Подкупленный тем, что скоро получит заветные игрушки, Вождь совсем раздобрел. Теперь он с удовольствием пил остывший овсяный кофе , хрустел деревянной булочкой и вёл задушевную беседу с бородатым.
Я наблюдал за ними, сидя на своей кровати. Это походило на встречу двух друзей, один из которых только что вышел из запоя и теперь находился в состоянии белой горячки. Вождь смотрел на доктора дикими глазами и, один за одним, задавал ему такие вопросы, которые постеснялся бы спрашивать первоклассник. Вопросы касались общего мироустройства, а так же государства в котором мы находимся, его геополитическое положение, существующий строй и прочие глупости.
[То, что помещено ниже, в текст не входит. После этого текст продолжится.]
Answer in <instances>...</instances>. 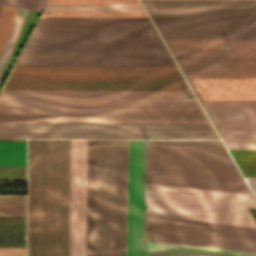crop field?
<instances>
[{"label": "crop field", "instance_id": "1", "mask_svg": "<svg viewBox=\"0 0 256 256\" xmlns=\"http://www.w3.org/2000/svg\"><path fill=\"white\" fill-rule=\"evenodd\" d=\"M145 182L251 194L220 140H148ZM149 183L146 215L255 227L243 208L253 195ZM150 216L146 240L256 252V228ZM150 241L146 256H256Z\"/></svg>", "mask_w": 256, "mask_h": 256}, {"label": "crop field", "instance_id": "2", "mask_svg": "<svg viewBox=\"0 0 256 256\" xmlns=\"http://www.w3.org/2000/svg\"><path fill=\"white\" fill-rule=\"evenodd\" d=\"M192 91H0V138L219 139Z\"/></svg>", "mask_w": 256, "mask_h": 256}, {"label": "crop field", "instance_id": "3", "mask_svg": "<svg viewBox=\"0 0 256 256\" xmlns=\"http://www.w3.org/2000/svg\"><path fill=\"white\" fill-rule=\"evenodd\" d=\"M142 2L164 41H256V0ZM166 44L184 74L256 73V42ZM186 77L200 101H256V74Z\"/></svg>", "mask_w": 256, "mask_h": 256}, {"label": "crop field", "instance_id": "4", "mask_svg": "<svg viewBox=\"0 0 256 256\" xmlns=\"http://www.w3.org/2000/svg\"><path fill=\"white\" fill-rule=\"evenodd\" d=\"M69 140L28 141V256H68Z\"/></svg>", "mask_w": 256, "mask_h": 256}, {"label": "crop field", "instance_id": "5", "mask_svg": "<svg viewBox=\"0 0 256 256\" xmlns=\"http://www.w3.org/2000/svg\"><path fill=\"white\" fill-rule=\"evenodd\" d=\"M127 140H117L115 256H124ZM116 140H88L87 256H114Z\"/></svg>", "mask_w": 256, "mask_h": 256}, {"label": "crop field", "instance_id": "6", "mask_svg": "<svg viewBox=\"0 0 256 256\" xmlns=\"http://www.w3.org/2000/svg\"><path fill=\"white\" fill-rule=\"evenodd\" d=\"M1 90H190L178 67L13 66Z\"/></svg>", "mask_w": 256, "mask_h": 256}, {"label": "crop field", "instance_id": "7", "mask_svg": "<svg viewBox=\"0 0 256 256\" xmlns=\"http://www.w3.org/2000/svg\"><path fill=\"white\" fill-rule=\"evenodd\" d=\"M24 48H166L149 18L39 17Z\"/></svg>", "mask_w": 256, "mask_h": 256}, {"label": "crop field", "instance_id": "8", "mask_svg": "<svg viewBox=\"0 0 256 256\" xmlns=\"http://www.w3.org/2000/svg\"><path fill=\"white\" fill-rule=\"evenodd\" d=\"M14 65L176 66L168 49H22Z\"/></svg>", "mask_w": 256, "mask_h": 256}, {"label": "crop field", "instance_id": "9", "mask_svg": "<svg viewBox=\"0 0 256 256\" xmlns=\"http://www.w3.org/2000/svg\"><path fill=\"white\" fill-rule=\"evenodd\" d=\"M202 104L228 150H256V102H202ZM230 153L243 175H256V151H230Z\"/></svg>", "mask_w": 256, "mask_h": 256}, {"label": "crop field", "instance_id": "10", "mask_svg": "<svg viewBox=\"0 0 256 256\" xmlns=\"http://www.w3.org/2000/svg\"><path fill=\"white\" fill-rule=\"evenodd\" d=\"M125 256H144V140H128Z\"/></svg>", "mask_w": 256, "mask_h": 256}, {"label": "crop field", "instance_id": "11", "mask_svg": "<svg viewBox=\"0 0 256 256\" xmlns=\"http://www.w3.org/2000/svg\"><path fill=\"white\" fill-rule=\"evenodd\" d=\"M87 140H70L69 256H86Z\"/></svg>", "mask_w": 256, "mask_h": 256}, {"label": "crop field", "instance_id": "12", "mask_svg": "<svg viewBox=\"0 0 256 256\" xmlns=\"http://www.w3.org/2000/svg\"><path fill=\"white\" fill-rule=\"evenodd\" d=\"M26 218H0V248L25 247Z\"/></svg>", "mask_w": 256, "mask_h": 256}, {"label": "crop field", "instance_id": "13", "mask_svg": "<svg viewBox=\"0 0 256 256\" xmlns=\"http://www.w3.org/2000/svg\"><path fill=\"white\" fill-rule=\"evenodd\" d=\"M28 10L18 9L0 52V78Z\"/></svg>", "mask_w": 256, "mask_h": 256}, {"label": "crop field", "instance_id": "14", "mask_svg": "<svg viewBox=\"0 0 256 256\" xmlns=\"http://www.w3.org/2000/svg\"><path fill=\"white\" fill-rule=\"evenodd\" d=\"M44 11L145 12L142 6L47 5Z\"/></svg>", "mask_w": 256, "mask_h": 256}, {"label": "crop field", "instance_id": "15", "mask_svg": "<svg viewBox=\"0 0 256 256\" xmlns=\"http://www.w3.org/2000/svg\"><path fill=\"white\" fill-rule=\"evenodd\" d=\"M0 164H26V142H1Z\"/></svg>", "mask_w": 256, "mask_h": 256}, {"label": "crop field", "instance_id": "16", "mask_svg": "<svg viewBox=\"0 0 256 256\" xmlns=\"http://www.w3.org/2000/svg\"><path fill=\"white\" fill-rule=\"evenodd\" d=\"M42 16L147 17L146 13L43 12Z\"/></svg>", "mask_w": 256, "mask_h": 256}, {"label": "crop field", "instance_id": "17", "mask_svg": "<svg viewBox=\"0 0 256 256\" xmlns=\"http://www.w3.org/2000/svg\"><path fill=\"white\" fill-rule=\"evenodd\" d=\"M47 4L140 5L138 0H49Z\"/></svg>", "mask_w": 256, "mask_h": 256}, {"label": "crop field", "instance_id": "18", "mask_svg": "<svg viewBox=\"0 0 256 256\" xmlns=\"http://www.w3.org/2000/svg\"><path fill=\"white\" fill-rule=\"evenodd\" d=\"M16 8L2 6L0 9V50L13 20Z\"/></svg>", "mask_w": 256, "mask_h": 256}, {"label": "crop field", "instance_id": "19", "mask_svg": "<svg viewBox=\"0 0 256 256\" xmlns=\"http://www.w3.org/2000/svg\"><path fill=\"white\" fill-rule=\"evenodd\" d=\"M26 202L0 203V217H26Z\"/></svg>", "mask_w": 256, "mask_h": 256}, {"label": "crop field", "instance_id": "20", "mask_svg": "<svg viewBox=\"0 0 256 256\" xmlns=\"http://www.w3.org/2000/svg\"><path fill=\"white\" fill-rule=\"evenodd\" d=\"M46 0H0L1 5L42 10Z\"/></svg>", "mask_w": 256, "mask_h": 256}, {"label": "crop field", "instance_id": "21", "mask_svg": "<svg viewBox=\"0 0 256 256\" xmlns=\"http://www.w3.org/2000/svg\"><path fill=\"white\" fill-rule=\"evenodd\" d=\"M0 256H25V248L0 249Z\"/></svg>", "mask_w": 256, "mask_h": 256}, {"label": "crop field", "instance_id": "22", "mask_svg": "<svg viewBox=\"0 0 256 256\" xmlns=\"http://www.w3.org/2000/svg\"><path fill=\"white\" fill-rule=\"evenodd\" d=\"M1 7V6H0Z\"/></svg>", "mask_w": 256, "mask_h": 256}]
</instances>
Из смутных объяснений доктора, Вождь почти ничего не вынес и только пожимал плечами.
– Ты мне объясни, что это такое? Социализм, капитализм или что?
Доктор, по-видимому, и сам не знал ответа на этот вопрос, поэтому решил увильнуть в другую тему, спросив Вождя, помнит ли тот что-нибудь из детства.
Тот отвечал, что как раз таки детство помнит лучше, чем другие жизненные этапы. Он как сейчас видит булыжную отмостку возле дома, облупленные грязно серые стены семинарского класса, вырезанную на парте перочинным ножиком надпись «Ося», отвратительный запах чачи, исходящий от бороды отца, красные руки матери полоскающие бельё в ведре с мыльным кипятком и сам запах этого варёного хозяйственного мыла. Он видит себя худого и чахоточного пацана в мутное зеркало, висящее в узком коридоре прихожки, видит сто раз перештопанную зелёную рубаху, которую носит пять лет подряд и никак не может из неё вырасти. Он вообще много чего видит…
Я прихлёбывал свой говно-кофе, не сводя глаз с собеседников, а в голове назойливой мухой крутился вопрос «И всё-таки, как они это сделали?». Как можно перебросить человека через целую эпоху, и засунуть его сущность в чужое тело?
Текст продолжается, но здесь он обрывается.